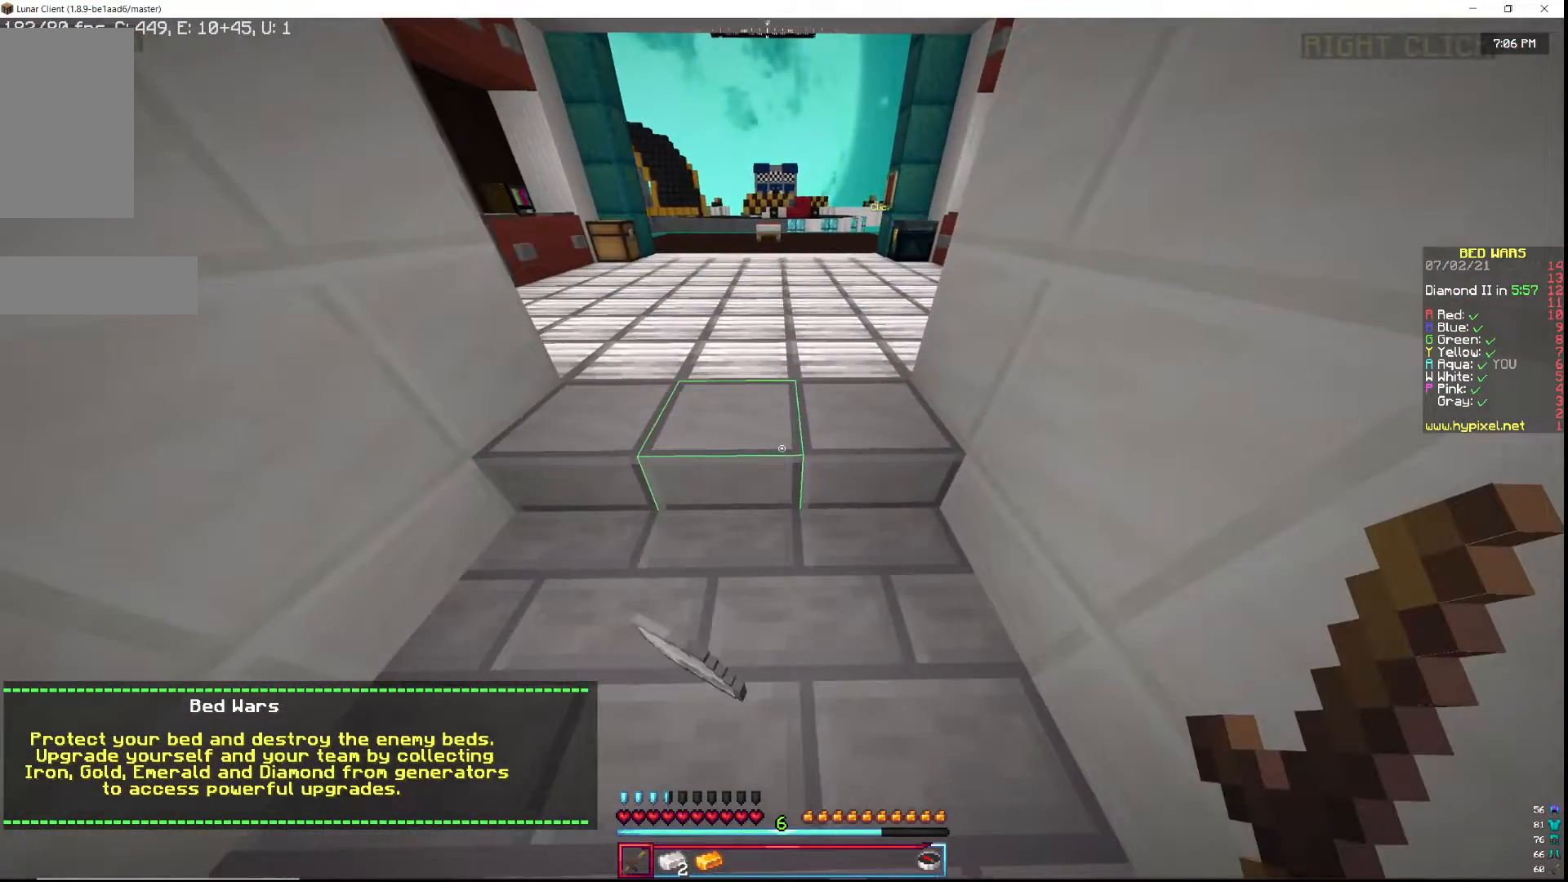
{"keys": ["d"], "mouse": [], "events": [[17, "a", "down"], [67, "d", "up"], [167, "a", "up"], [167, "d", "down"], [283, "a", "down"], [300, "d", "up"], [417, "d", "down"], [450, "a", "up"]]}
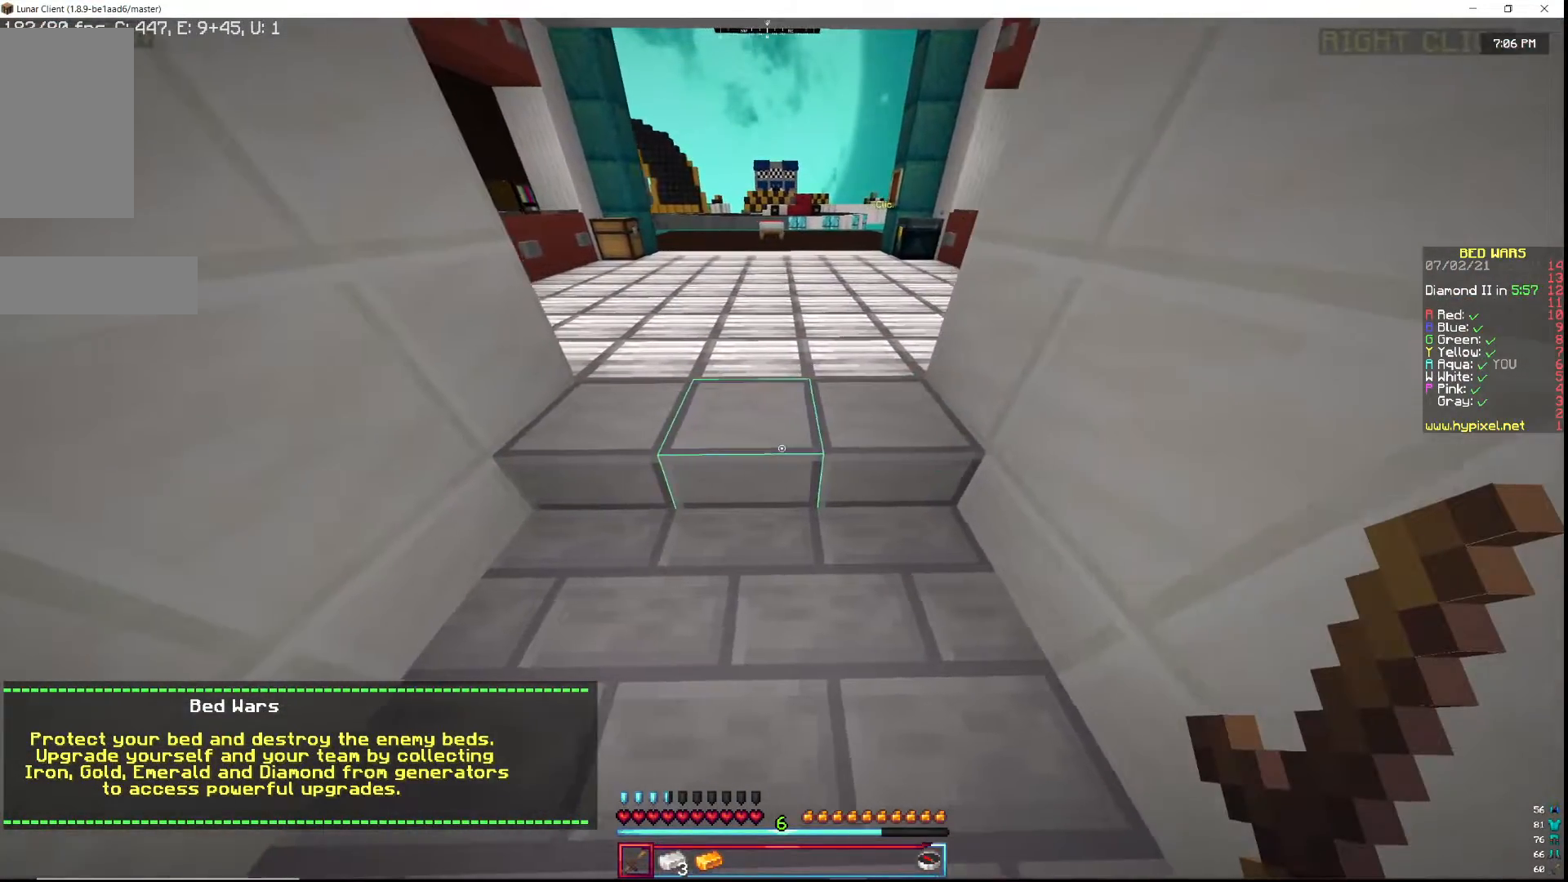
{"keys": ["d"], "mouse": [], "events": [[50, "a", "down"], [67, "d", "up"], [200, "a", "up"], [217, "d", "down"], [300, "a", "down"], [350, "d", "up"], [450, "a", "up"], [467, "d", "down"]]}
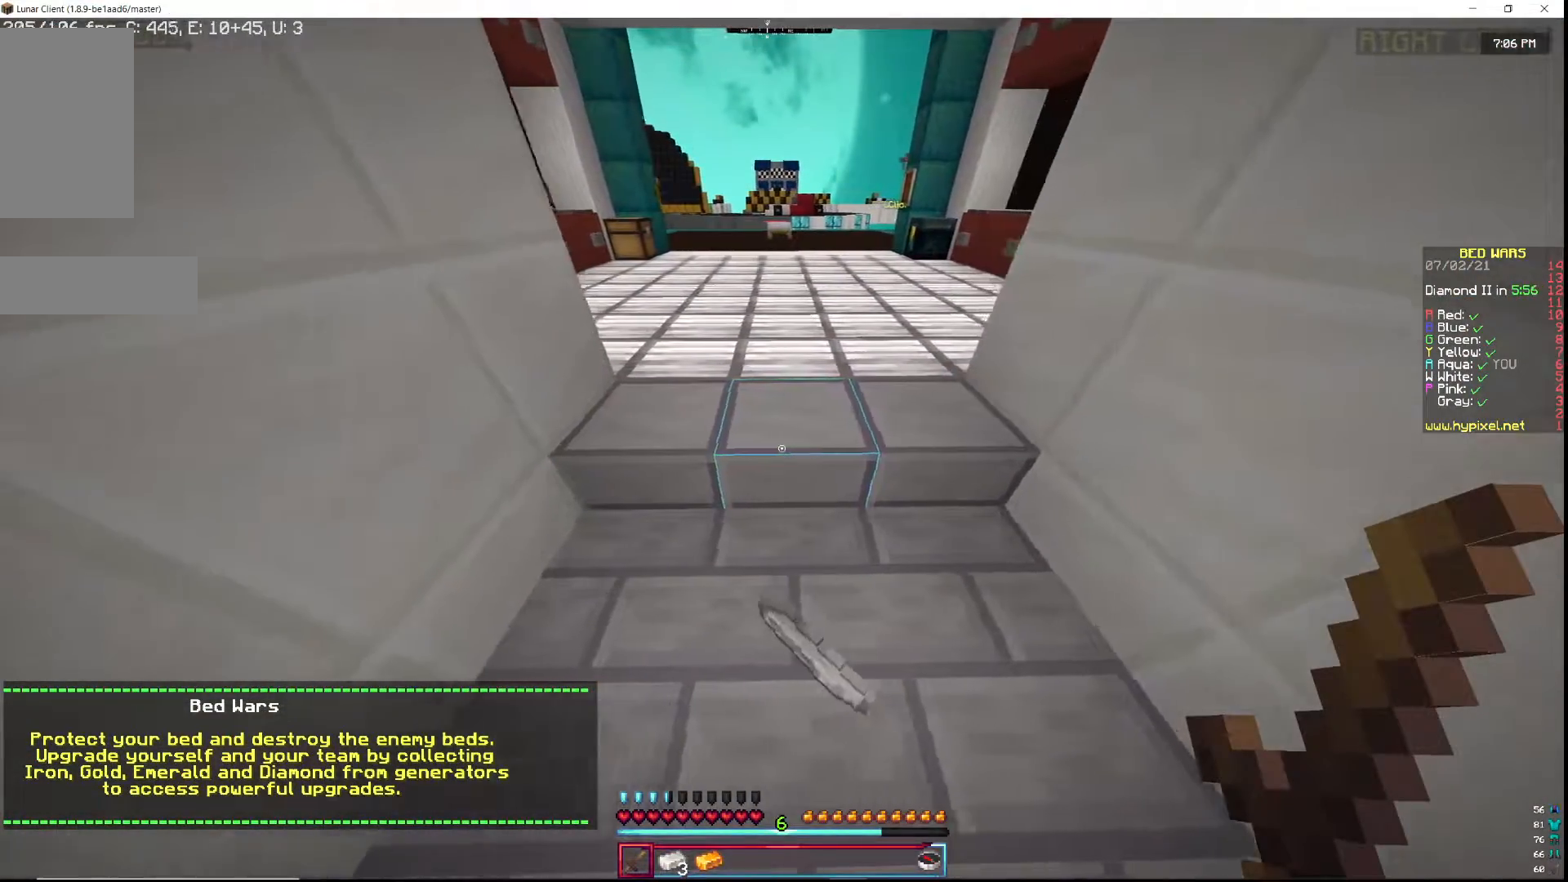
{"keys": ["a"], "mouse": [], "events": [[100, "a", "down"], [117, "d", "up"], [250, "a", "up"], [250, "d", "down"], [400, "a", "down"], [417, "d", "up"]]}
--- --- ---
▸ The problem
Skipping the images, write out the whole listing exactly.

▸ Answer to the exercise
{"keys": ["d"], "mouse": [], "events": [[17, "a", "down"], [67, "d", "up"], [167, "a", "up"], [167, "d", "down"], [283, "a", "down"], [300, "d", "up"], [417, "d", "down"], [450, "a", "up"]]}
{"keys": ["d"], "mouse": [], "events": [[50, "a", "down"], [67, "d", "up"], [200, "a", "up"], [217, "d", "down"], [300, "a", "down"], [350, "d", "up"], [450, "a", "up"], [467, "d", "down"]]}
{"keys": ["a"], "mouse": [], "events": [[100, "a", "down"], [117, "d", "up"], [250, "a", "up"], [250, "d", "down"], [400, "a", "down"], [417, "d", "up"]]}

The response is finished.